Attention-Deficit/Hyperactivity Disorder

Parents' Guide

What can Parents Do to Help Your Child?

Children with ADHD could face additional challenges in both home and school lives. Nevertheless, there are some guidelines for parents to help children overcome the obstacles brought by ADHD, and hopefully restore harmony and peace in the family. 

1. Establish a routine with “visual calendar”
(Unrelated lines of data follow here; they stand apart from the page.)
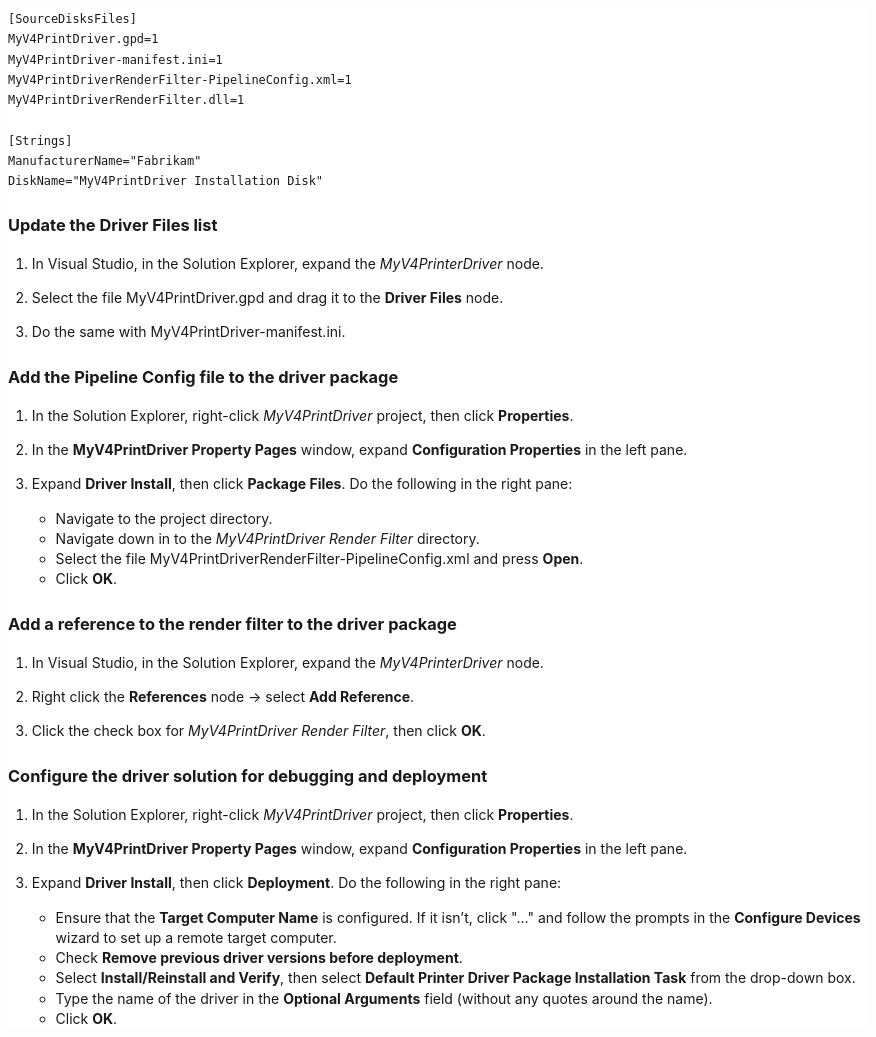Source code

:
 ```inf
[SourceDisksFiles]
MyV4PrintDriver.gpd=1
MyV4PrintDriver-manifest.ini=1
MyV4PrintDriverRenderFilter-PipelineConfig.xml=1
MyV4PrintDriverRenderFilter.dll=1

[Strings]
ManufacturerName="Fabrikam"
DiskName="MyV4PrintDriver Installation Disk"
```

### Update the **Driver Files** list

1. In Visual Studio, in the Solution Explorer, expand the *MyV4PrinterDriver* node.

2. Select the file MyV4PrintDriver.gpd and drag it to the **Driver Files** node.

3. Do the same with MyV4PrintDriver-manifest.ini.

### Add the Pipeline Config file to the driver package

1. In the Solution Explorer, right-click *MyV4PrintDriver* project, then click **Properties**.

2. In the **MyV4PrintDriver Property Pages** window, expand **Configuration Properties** in the left pane.

3. Expand **Driver Install**, then click **Package Files**. Do the following in the right pane:
    - Navigate to the project directory.
    - Navigate down in to the *MyV4PrintDriver Render Filter* directory.
    - Select the file MyV4PrintDriverRenderFilter-PipelineConfig.xml and press **Open**.
    - Click **OK**.

### Add a reference to the render filter to the driver package

1. In Visual Studio, in the Solution Explorer, expand the *MyV4PrinterDriver* node.

2. Right click the **References** node -> select **Add Reference**.

3. Click the check box for *MyV4PrintDriver Render Filter*, then click **OK**.

### Configure the driver solution for debugging and deployment

1. In the Solution Explorer, right-click *MyV4PrintDriver* project, then click **Properties**.

2. In the **MyV4PrintDriver Property Pages** window, expand **Configuration Properties** in the left pane.

3. Expand **Driver Install**, then click **Deployment**. Do the following in the right pane:
    - Ensure that the **Target Computer Name** is configured. If it isn’t, click "…" and follow the prompts in the **Configure Devices** wizard to set up a remote target computer.
    - Check **Remove previous driver versions before deployment**.
    - Select **Install/Reinstall and Verify**, then select **Default Printer Driver Package Installation Task** from the drop-down box.
    - Type the name of the driver in the **Optional Arguments** field (without any quotes around the name).
    - Click **OK**.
Plan a timetable with your child. Include your child in the process to make sure he or she agree on the planning. A visual calendar can be in the form of a checklist, stating when and what should be done in order of time. Since children with ADHD usually inattentive, it is very useful to use pictures, drawings and colours in the calendar and display it in a conspicuous place at home.

 

2. Give countdown reminders

Allow time for your child to process change. Before making changes during the day such as turning off the TV, having meals, going to bed and leaving the house, remind him or her 10 minutes ahead. 

 

3. Focus on good behaviours, not the bad ones

Positive reinforcement should be used far more than punishments or criticisms with children with ADHD. When there is any sustained good behaviour, give appropriate rewards to promote good performance, such as praising your child for the desired behaviours. Remember, it is important to be specific to your child about which behaviours are praised. You may have to criticize your child occasionally. However, you should distinguish the improper behaviours from your child by focusing on his or her behaviours and the consequences. 

 

4. Contracting – setting up a “deal”

Contracting refers to setting a goal with your child with rewards when he or she achieves it. It is crucial that your child agrees on the behavioural change and the reward is meaningful to him or her. The goal has to be specific, appropriate, sustainable and time-bound.

 

5. Active listening

Challenging behaviours may arise when children find it hard to express their emotions in suitable ways or communicate their feelings to their parents. Therefore, always listen to your child attentively. It is essential for you to acknowledge his or her emotions and reflect on what has been said by paraphrasing without interruptions or judgements. 

 

6. Stay calm during emotional outbursts of your child

How parents react is the key to manage emotional outbursts of children. Try your best to remain calm, listen to your child, acknowledge his or her anger and speak softly. Do not yell as it may trigger a “meltdown” of your child.

 

7. Set rules for “meltdowns”

After the outburst is past and your child is settled down, review with your child the causes of his or her acting up, and let your child concur with how to behave when agitated in times to come. So, when there is an outburst of temper, carry through the agreement. 

 

8. Maintain sleep hygiene of your child

Symptoms can be lessen and concentration will be higher when children with ADHD get adequate sleep. Help your child keep to the schedule of when to bathe and brush teeth every day. Also, you can set a bedtime alarm that is quiet and not intrusive. Besides, a weighted blanket that exerts deep pressure to the body can foster children with ADHD to sleep naturally. 

 

9. Communicate closely with your child’s teachers

It is helpful to meet your child’s teachers individually to let them understand the triggers of problem behaviours of your child and how he or she learns best (e.g. through seeing, hearing or doing). You can make requests on your child’s seating arrangement in class that can help reduce distractions. 

Reference

Shire Pharmaceuticals Limited. (2018). ADHD: A guide for parents. What to expect and how to manage.